> **Directive**
Go through the listing below and retype exactly the lines starting at the one with "Ansprechpartner behalten Sie die Übersicht" and ending at the one with "tartalmakkal, és valóban", skipping pictures.

Content starts

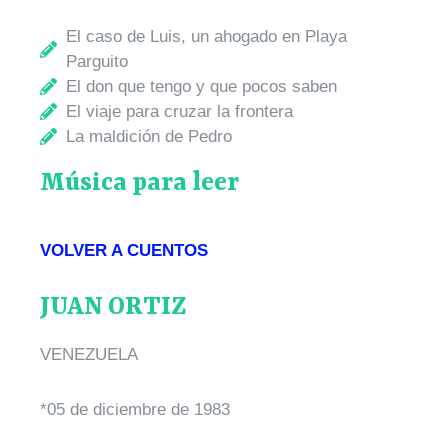
El caso de Luis, un ahogado en Playa
Parguito
El don que tengo y que pocos saben
El viaje para cruzar la frontera
La maldición de Pedro
Música para leer
VOLVER A CUENTOS
JUAN ORTIZ
VENEZUELA
*05 de diciembre de 1983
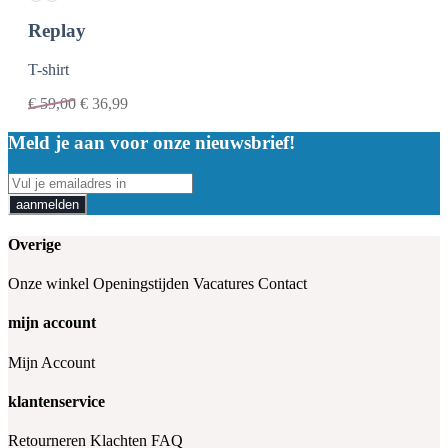
Replay
T-shirt
€
59,00
€
36,99
Meld je aan voor onze nieuwsbrief!
aanmelden
Overige
Onze winkel
Openingstijden
Vacatures
Contact
mijn account
Mijn Account
klantenservice
Retourneren
Klachten
FAQ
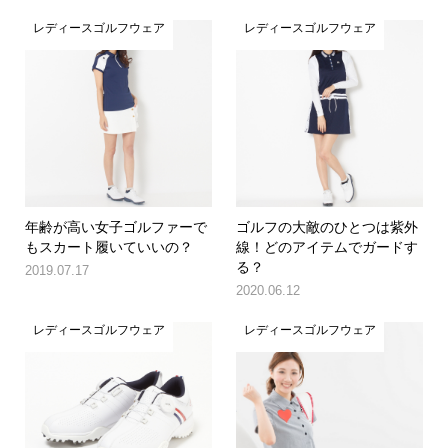
レディースゴルフウェア
レディースゴルフウェア
年齢が高い女子ゴルファーで
ゴルフの大敵のひとつは紫外
もスカート履いていいの？
線！どのアイテムでガードす
る？
2019.07.17
2020.06.12
レディースゴルフウェア
レディースゴルフウェア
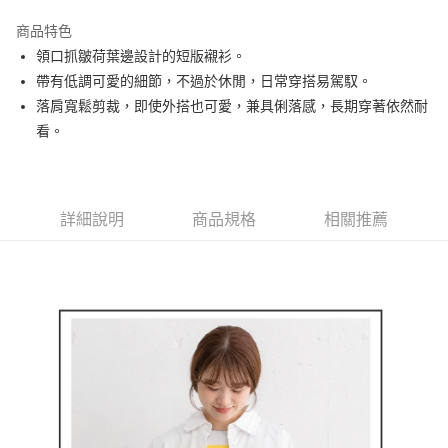
街口支付
商品特色
悠遊付
領口抓皺荷葉邊設計的短版襯衫。
AFTEE先享後付
帶有低調可愛的細節，不過於休閒，日常穿搭易駕馭。
相關說明
落肩寬鬆剪裁，即使外搭也可愛，兼具俐落感，長期穿著依然耐
【關於「AFTEE先享後付」】
看。
ATM付款
AFTEE先享後付是「在收到商品之後才付款」的支付方式。 讓您購物簡單
便利好安心！
１．簡單：不需註冊會員、不需綁卡、不需儲值。
運送方式
２．便利：只要手機號碼，簡訊認證，即可結帳。
３．安心：先確認商品／服務後，再付款。
詳細說明
商品規格
相關推薦
全家取貨付款
每筆NT$80，滿NT$2,000(含以上)免運費
【「AFTEE先享後付」結帳流程】
１．於結帳方式選擇「AFTEE先享後付」後，將跳轉至「AFTEE先享後付」
付款後全家取貨
結帳頁面，進行簡訊認證並確認金額後，即可完成結帳。
２．訂單成立數日內，您將收到繳費通知簡訊。
每筆NT$80，滿NT$2,000(含以上)免運費
３．收到繳費通知簡訊後14天內，點擊此簡訊中的連結，可透過四大超商／
ATM／網路銀行／等多元方式進行付款，方視為交易完成。
萊爾富取貨付款
※ 請注意：結帳手續完成當下不需立刻繳費，但若您需要取消訂單，請聯絡
每筆NT$80，滿NT$2,000(含以上)免運費
購買商品的店家。未經商家同意取消之訂單仍視為有效，需透過AFTEE先享
後付繳納相關費用。
付款後萊爾富取貨
※ 交易是否成功請以「AFTEE先享後付 」之結帳頁面顯示為準，若有關於
是否繳費成功／繳費後需取消欲退款等相關疑問，請聯繫「AFTEE先享後付
每筆NT$80，滿NT$2,000(含以上)免運費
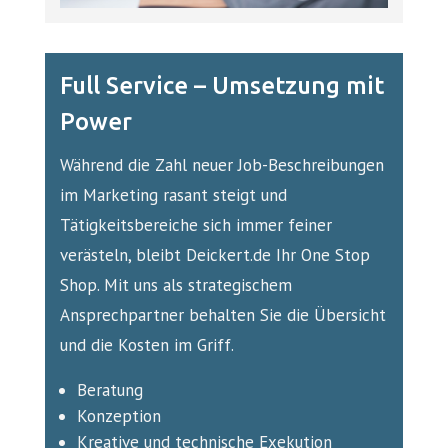
Full Service – Umsetzung mit
Power
Während die Zahl neuer Job-Beschreibungen
im Marketing rasant steigt und
Tätigkeitsbereiche sich immer feiner
verästeln, bleibt Deickert.de Ihr One Stop
Shop. Mit uns als strategischem
Ansprechpartner behalten Sie die Übersicht
und die Kosten im Griff.
Beratung
Konzeption
Kreative und technische Exekution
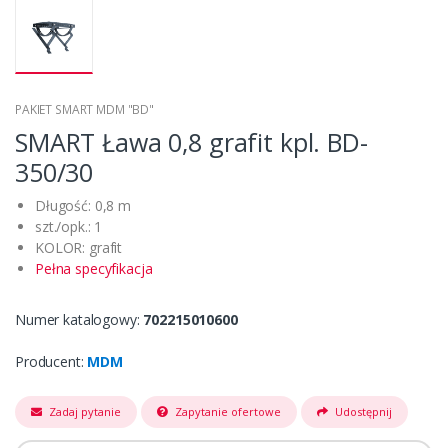
PAKIET SMART MDM "BD"
SMART Ława 0,8 grafit kpl. BD-
350/30
Długość: 0,8 m
szt./opk.: 1
KOLOR: grafit
Pełna specyfikacja
Numer katalogowy:
702215010600
Producent:
MDM
Zadaj pytanie
Zapytanie ofertowe
Udostępnij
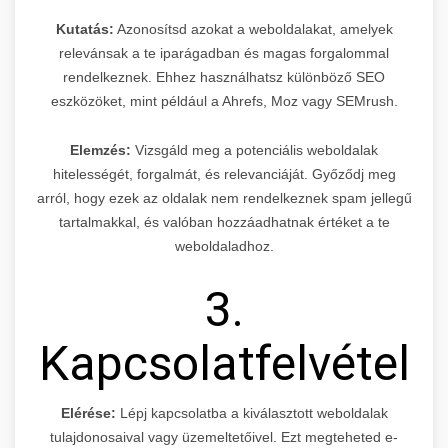
Kutatás:
Azonosítsd azokat a weboldalakat, amelyek
relevánsak a te iparágadban és magas forgalommal
rendelkeznek. Ehhez használhatsz különböző SEO
eszközöket, mint például a Ahrefs, Moz vagy SEMrush.
Elemzés:
Vizsgáld meg a potenciális weboldalak
hitelességét, forgalmát, és relevanciáját. Győződj meg
arról, hogy ezek az oldalak nem rendelkeznek spam jellegű
tartalmakkal, és valóban hozzáadhatnak értéket a te
weboldaladhoz.
3.
Kapcsolatfelvétel
Elérése:
Lépj kapcsolatba a kiválasztott weboldalak
tulajdonosaival vagy üzemeltetőivel. Ezt megteheted e-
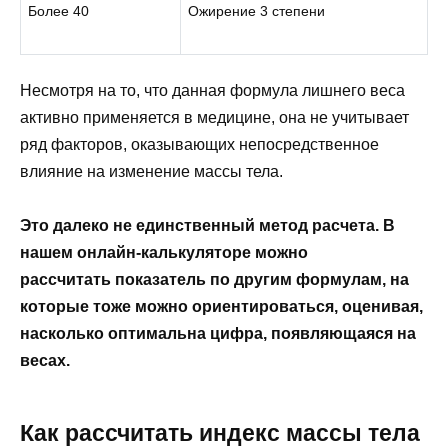
Более 40
Ожирение 3 степени
Несмотря на то, что данная формула лишнего веса
активно применяется в медицине, она не учитывает
ряд факторов, оказывающих непосредственное
влияние на изменение массы тела.
Это далеко не единственный метод расчета. В
нашем онлайн-калькуляторе можно
рассчитать показатель по другим формулам, на
которые тоже можно ориентироваться, оценивая,
насколько оптимальна цифра, появляющаяся на
весах.
Как рассчитать индекс массы тела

Content ends

> **Solution**
Ansprechpartner behalten Sie die Übersicht
und die Kosten im Griff.
Beratung
Konzeption
Kreative und technische Exekution
PAKIET SMART MDM "BD"
SMART Ława 0,8 grafit kpl. BD-
350/30
Długość: 0,8 m
szt./opk.: 1
KOLOR: grafit
Pełna specyfikacja
Numer katalogowy:
702215010600
Producent:
MDM
Zadaj pytanie
Zapytanie ofertowe
Udostępnij
Kutatás:
Azonosítsd azokat a weboldalakat, amelyek
relevánsak a te iparágadban és magas forgalommal
rendelkeznek. Ehhez használhatsz különböző SEO
eszközöket, mint például a Ahrefs, Moz vagy SEMrush.
Elemzés:
Vizsgáld meg a potenciális weboldalak
hitelességét, forgalmát, és relevanciáját. Győződj meg
arról, hogy ezek az oldalak nem rendelkeznek spam jellegű
tartalmakkal, és valóban hozzáadhatnak értéket a te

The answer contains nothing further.